:: Directions ::
Copy out the text of the records, replacing every "sky is clear" with "clear sky" and changing nothing else. Leave out the pictures.

:: Provided records ::

[Start of Attachment]

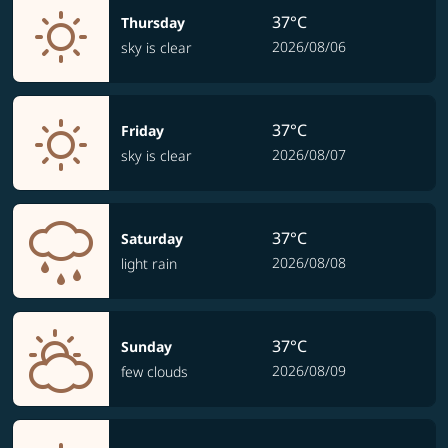
37°C
Thursday
2026/08/06
sky is clear
37°C
Friday
2026/08/07
sky is clear
37°C
Saturday
2026/08/08
light rain
37°C
Sunday
2026/08/09
few clouds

[End of Attachment]

:: The completed task ::
37°C
Thursday
2026/08/06
clear sky
37°C
Friday
2026/08/07
clear sky
37°C
Saturday
2026/08/08
light rain
37°C
Sunday
2026/08/09
few clouds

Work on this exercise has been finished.